#### MATERIAL FOR THIS EXERCISE:
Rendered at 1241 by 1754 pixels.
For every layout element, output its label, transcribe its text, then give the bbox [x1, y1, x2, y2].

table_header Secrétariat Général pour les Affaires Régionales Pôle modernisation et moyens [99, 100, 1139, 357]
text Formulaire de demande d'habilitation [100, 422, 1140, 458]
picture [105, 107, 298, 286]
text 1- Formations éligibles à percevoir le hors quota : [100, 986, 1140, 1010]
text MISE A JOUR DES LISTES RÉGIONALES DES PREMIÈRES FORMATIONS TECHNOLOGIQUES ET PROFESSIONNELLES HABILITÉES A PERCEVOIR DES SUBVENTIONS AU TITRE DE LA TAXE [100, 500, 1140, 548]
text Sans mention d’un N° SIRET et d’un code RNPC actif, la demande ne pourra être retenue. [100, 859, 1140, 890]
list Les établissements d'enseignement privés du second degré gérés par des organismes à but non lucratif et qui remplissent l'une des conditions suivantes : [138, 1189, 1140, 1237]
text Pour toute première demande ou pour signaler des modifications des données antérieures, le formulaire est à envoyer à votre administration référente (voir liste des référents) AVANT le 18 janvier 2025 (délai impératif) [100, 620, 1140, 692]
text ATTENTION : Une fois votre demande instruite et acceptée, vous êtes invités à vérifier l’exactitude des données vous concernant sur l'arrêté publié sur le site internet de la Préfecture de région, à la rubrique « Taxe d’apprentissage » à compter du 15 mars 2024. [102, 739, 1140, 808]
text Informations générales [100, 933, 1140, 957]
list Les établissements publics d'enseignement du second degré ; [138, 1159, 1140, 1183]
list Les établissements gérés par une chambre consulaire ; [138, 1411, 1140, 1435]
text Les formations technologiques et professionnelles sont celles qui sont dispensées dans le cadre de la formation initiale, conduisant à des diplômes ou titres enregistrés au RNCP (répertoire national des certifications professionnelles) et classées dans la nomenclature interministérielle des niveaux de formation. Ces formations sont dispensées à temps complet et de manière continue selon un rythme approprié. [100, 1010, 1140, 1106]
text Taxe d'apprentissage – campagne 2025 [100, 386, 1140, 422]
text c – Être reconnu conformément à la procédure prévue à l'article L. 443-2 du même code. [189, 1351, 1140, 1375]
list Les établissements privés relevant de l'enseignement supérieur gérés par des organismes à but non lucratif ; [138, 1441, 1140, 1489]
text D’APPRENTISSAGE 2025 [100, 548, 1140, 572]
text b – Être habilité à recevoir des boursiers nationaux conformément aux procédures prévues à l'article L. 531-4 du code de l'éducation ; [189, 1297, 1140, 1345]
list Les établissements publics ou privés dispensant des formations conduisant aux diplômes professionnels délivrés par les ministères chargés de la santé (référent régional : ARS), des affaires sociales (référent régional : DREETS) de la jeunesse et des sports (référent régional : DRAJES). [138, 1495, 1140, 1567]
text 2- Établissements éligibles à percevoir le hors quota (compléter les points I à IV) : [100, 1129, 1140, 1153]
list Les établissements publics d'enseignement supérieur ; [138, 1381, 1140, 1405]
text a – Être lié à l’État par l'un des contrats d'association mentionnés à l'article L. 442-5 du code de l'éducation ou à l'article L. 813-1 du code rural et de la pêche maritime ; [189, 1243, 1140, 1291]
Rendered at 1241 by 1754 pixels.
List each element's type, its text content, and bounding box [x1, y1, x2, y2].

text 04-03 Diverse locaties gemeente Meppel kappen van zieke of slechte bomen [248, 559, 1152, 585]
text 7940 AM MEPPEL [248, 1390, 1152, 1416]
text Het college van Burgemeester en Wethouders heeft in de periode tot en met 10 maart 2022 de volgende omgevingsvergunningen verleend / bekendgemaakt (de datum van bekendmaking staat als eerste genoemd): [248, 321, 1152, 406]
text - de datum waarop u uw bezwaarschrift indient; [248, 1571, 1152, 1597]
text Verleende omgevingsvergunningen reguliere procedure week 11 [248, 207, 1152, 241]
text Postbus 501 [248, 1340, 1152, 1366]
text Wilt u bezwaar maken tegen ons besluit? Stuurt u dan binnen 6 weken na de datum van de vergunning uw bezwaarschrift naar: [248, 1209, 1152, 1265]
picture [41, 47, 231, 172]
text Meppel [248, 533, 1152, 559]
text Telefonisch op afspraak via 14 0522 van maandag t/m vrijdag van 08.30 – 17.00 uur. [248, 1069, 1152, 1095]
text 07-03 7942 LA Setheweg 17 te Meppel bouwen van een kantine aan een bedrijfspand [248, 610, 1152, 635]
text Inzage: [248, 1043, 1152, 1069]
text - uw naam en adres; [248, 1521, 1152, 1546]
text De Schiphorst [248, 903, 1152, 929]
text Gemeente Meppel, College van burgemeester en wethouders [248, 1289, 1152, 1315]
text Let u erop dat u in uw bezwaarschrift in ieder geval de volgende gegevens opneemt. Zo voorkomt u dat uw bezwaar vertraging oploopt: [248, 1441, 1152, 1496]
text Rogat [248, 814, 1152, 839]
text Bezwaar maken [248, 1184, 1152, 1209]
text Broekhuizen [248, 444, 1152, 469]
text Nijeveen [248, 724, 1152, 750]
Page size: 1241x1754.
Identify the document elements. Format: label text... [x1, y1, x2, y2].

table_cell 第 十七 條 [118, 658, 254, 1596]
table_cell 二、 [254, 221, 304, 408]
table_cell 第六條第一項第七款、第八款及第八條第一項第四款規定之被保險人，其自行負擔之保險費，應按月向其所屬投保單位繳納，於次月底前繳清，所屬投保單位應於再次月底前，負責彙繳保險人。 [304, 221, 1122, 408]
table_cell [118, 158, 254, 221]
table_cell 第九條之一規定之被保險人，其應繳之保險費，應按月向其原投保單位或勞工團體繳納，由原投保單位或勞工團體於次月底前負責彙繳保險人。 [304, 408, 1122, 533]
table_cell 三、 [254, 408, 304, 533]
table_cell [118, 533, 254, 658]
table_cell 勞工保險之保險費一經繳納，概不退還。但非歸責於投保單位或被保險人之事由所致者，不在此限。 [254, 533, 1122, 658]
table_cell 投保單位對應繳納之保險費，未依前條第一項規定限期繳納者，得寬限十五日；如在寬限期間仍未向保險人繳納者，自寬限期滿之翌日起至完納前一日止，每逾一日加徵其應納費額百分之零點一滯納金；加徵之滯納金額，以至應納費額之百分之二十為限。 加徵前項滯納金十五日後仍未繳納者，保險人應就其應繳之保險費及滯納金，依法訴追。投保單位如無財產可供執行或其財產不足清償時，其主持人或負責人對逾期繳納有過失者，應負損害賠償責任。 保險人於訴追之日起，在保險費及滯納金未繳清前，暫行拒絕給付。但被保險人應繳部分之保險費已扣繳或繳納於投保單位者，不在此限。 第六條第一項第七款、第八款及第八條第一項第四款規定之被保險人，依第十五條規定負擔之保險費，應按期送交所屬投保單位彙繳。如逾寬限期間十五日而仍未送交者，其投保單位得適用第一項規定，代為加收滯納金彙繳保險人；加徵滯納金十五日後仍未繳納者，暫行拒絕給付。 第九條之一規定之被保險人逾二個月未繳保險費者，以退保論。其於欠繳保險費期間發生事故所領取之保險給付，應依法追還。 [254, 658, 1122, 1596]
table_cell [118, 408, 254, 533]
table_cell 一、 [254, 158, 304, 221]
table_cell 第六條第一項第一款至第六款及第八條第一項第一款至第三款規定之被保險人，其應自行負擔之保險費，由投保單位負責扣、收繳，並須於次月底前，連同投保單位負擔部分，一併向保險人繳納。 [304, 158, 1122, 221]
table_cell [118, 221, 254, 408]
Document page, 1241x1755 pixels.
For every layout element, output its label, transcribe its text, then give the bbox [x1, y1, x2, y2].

#### AIM OF THE EXERCISE:
Reproduce every line of the items above word for word, without changing anything.

#### RESULT OF THIS TASK:
Rendered at 1241 by 1754 pixels.
For every layout element, output its label, transcribe its text, then give the bbox [x1, y1, x2, y2].

table_header Secrétariat Général pour les Affaires Régionales Pôle modernisation et moyens [99, 100, 1139, 357]
text Formulaire de demande d'habilitation [100, 422, 1140, 458]
picture [105, 107, 298, 286]
text 1- Formations éligibles à percevoir le hors quota : [100, 986, 1140, 1010]
text MISE A JOUR DES LISTES RÉGIONALES DES PREMIÈRES FORMATIONS TECHNOLOGIQUES ET PROFESSIONNELLES HABILITÉES A PERCEVOIR DES SUBVENTIONS AU TITRE DE LA TAXE [100, 500, 1140, 548]
text Sans mention d’un N° SIRET et d’un code RNPC actif, la demande ne pourra être retenue. [100, 859, 1140, 890]
list Les établissements d'enseignement privés du second degré gérés par des organismes à but non lucratif et qui remplissent l'une des conditions suivantes : [138, 1189, 1140, 1237]
text Pour toute première demande ou pour signaler des modifications des données antérieures, le formulaire est à envoyer à votre administration référente (voir liste des référents) AVANT le 18 janvier 2025 (délai impératif) [100, 620, 1140, 692]
text ATTENTION : Une fois votre demande instruite et acceptée, vous êtes invités à vérifier l’exactitude des données vous concernant sur l'arrêté publié sur le site internet de la Préfecture de région, à la rubrique « Taxe d’apprentissage » à compter du 15 mars 2024. [102, 739, 1140, 808]
text Informations générales [100, 933, 1140, 957]
list Les établissements publics d'enseignement du second degré ; [138, 1159, 1140, 1183]
list Les établissements gérés par une chambre consulaire ; [138, 1411, 1140, 1435]
text Les formations technologiques et professionnelles sont celles qui sont dispensées dans le cadre de la formation initiale, conduisant à des diplômes ou titres enregistrés au RNCP (répertoire national des certifications professionnelles) et classées dans la nomenclature interministérielle des niveaux de formation. Ces formations sont dispensées à temps complet et de manière continue selon un rythme approprié. [100, 1010, 1140, 1106]
text Taxe d'apprentissage – campagne 2025 [100, 386, 1140, 422]
text c – Être reconnu conformément à la procédure prévue à l'article L. 443-2 du même code. [189, 1351, 1140, 1375]
list Les établissements privés relevant de l'enseignement supérieur gérés par des organismes à but non lucratif ; [138, 1441, 1140, 1489]
text D’APPRENTISSAGE 2025 [100, 548, 1140, 572]
text b – Être habilité à recevoir des boursiers nationaux conformément aux procédures prévues à l'article L. 531-4 du code de l'éducation ; [189, 1297, 1140, 1345]
list Les établissements publics ou privés dispensant des formations conduisant aux diplômes professionnels délivrés par les ministères chargés de la santé (référent régional : ARS), des affaires sociales (référent régional : DREETS) de la jeunesse et des sports (référent régional : DRAJES). [138, 1495, 1140, 1567]
text 2- Établissements éligibles à percevoir le hors quota (compléter les points I à IV) : [100, 1129, 1140, 1153]
list Les établissements publics d'enseignement supérieur ; [138, 1381, 1140, 1405]
text a – Être lié à l’État par l'un des contrats d'association mentionnés à l'article L. 442-5 du code de l'éducation ou à l'article L. 813-1 du code rural et de la pêche maritime ; [189, 1243, 1140, 1291]
Rendered at 1241 by 1754 pixels.
List each element's type, its text content, and bounding box [x1, y1, x2, y2].

text 04-03 Diverse locaties gemeente Meppel kappen van zieke of slechte bomen [248, 559, 1152, 585]
text 7940 AM MEPPEL [248, 1390, 1152, 1416]
text Het college van Burgemeester en Wethouders heeft in de periode tot en met 10 maart 2022 de volgende omgevingsvergunningen verleend / bekendgemaakt (de datum van bekendmaking staat als eerste genoemd): [248, 321, 1152, 406]
text - de datum waarop u uw bezwaarschrift indient; [248, 1571, 1152, 1597]
text Verleende omgevingsvergunningen reguliere procedure week 11 [248, 207, 1152, 241]
text Postbus 501 [248, 1340, 1152, 1366]
text Wilt u bezwaar maken tegen ons besluit? Stuurt u dan binnen 6 weken na de datum van de vergunning uw bezwaarschrift naar: [248, 1209, 1152, 1265]
picture [41, 47, 231, 172]
text Meppel [248, 533, 1152, 559]
text Telefonisch op afspraak via 14 0522 van maandag t/m vrijdag van 08.30 – 17.00 uur. [248, 1069, 1152, 1095]
text 07-03 7942 LA Setheweg 17 te Meppel bouwen van een kantine aan een bedrijfspand [248, 610, 1152, 635]
text Inzage: [248, 1043, 1152, 1069]
text - uw naam en adres; [248, 1521, 1152, 1546]
text De Schiphorst [248, 903, 1152, 929]
text Gemeente Meppel, College van burgemeester en wethouders [248, 1289, 1152, 1315]
text Let u erop dat u in uw bezwaarschrift in ieder geval de volgende gegevens opneemt. Zo voorkomt u dat uw bezwaar vertraging oploopt: [248, 1441, 1152, 1496]
text Rogat [248, 814, 1152, 839]
text Bezwaar maken [248, 1184, 1152, 1209]
text Broekhuizen [248, 444, 1152, 469]
text Nijeveen [248, 724, 1152, 750]
Page size: 1241x1754.
Identify the document elements. Format: label text... [x1, y1, x2, y2].

table_cell 第 十七 條 [118, 658, 254, 1596]
table_cell 二、 [254, 221, 304, 408]
table_cell 第六條第一項第七款、第八款及第八條第一項第四款規定之被保險人，其自行負擔之保險費，應按月向其所屬投保單位繳納，於次月底前繳清，所屬投保單位應於再次月底前，負責彙繳保險人。 [304, 221, 1122, 408]
table_cell [118, 158, 254, 221]
table_cell 第九條之一規定之被保險人，其應繳之保險費，應按月向其原投保單位或勞工團體繳納，由原投保單位或勞工團體於次月底前負責彙繳保險人。 [304, 408, 1122, 533]
table_cell 三、 [254, 408, 304, 533]
table_cell [118, 533, 254, 658]
table_cell 勞工保險之保險費一經繳納，概不退還。但非歸責於投保單位或被保險人之事由所致者，不在此限。 [254, 533, 1122, 658]
table_cell 投保單位對應繳納之保險費，未依前條第一項規定限期繳納者，得寬限十五日；如在寬限期間仍未向保險人繳納者，自寬限期滿之翌日起至完納前一日止，每逾一日加徵其應納費額百分之零點一滯納金；加徵之滯納金額，以至應納費額之百分之二十為限。 加徵前項滯納金十五日後仍未繳納者，保險人應就其應繳之保險費及滯納金，依法訴追。投保單位如無財產可供執行或其財產不足清償時，其主持人或負責人對逾期繳納有過失者，應負損害賠償責任。 保險人於訴追之日起，在保險費及滯納金未繳清前，暫行拒絕給付。但被保險人應繳部分之保險費已扣繳或繳納於投保單位者，不在此限。 第六條第一項第七款、第八款及第八條第一項第四款規定之被保險人，依第十五條規定負擔之保險費，應按期送交所屬投保單位彙繳。如逾寬限期間十五日而仍未送交者，其投保單位得適用第一項規定，代為加收滯納金彙繳保險人；加徵滯納金十五日後仍未繳納者，暫行拒絕給付。 第九條之一規定之被保險人逾二個月未繳保險費者，以退保論。其於欠繳保險費期間發生事故所領取之保險給付，應依法追還。 [254, 658, 1122, 1596]
table_cell [118, 408, 254, 533]
table_cell 一、 [254, 158, 304, 221]
table_cell 第六條第一項第一款至第六款及第八條第一項第一款至第三款規定之被保險人，其應自行負擔之保險費，由投保單位負責扣、收繳，並須於次月底前，連同投保單位負擔部分，一併向保險人繳納。 [304, 158, 1122, 221]
table_cell [118, 221, 254, 408]
Document page, 1241x1755 pixels.
For every layout element, output its label, transcribe its text, then give the bbox [x1, y1, x2, y2].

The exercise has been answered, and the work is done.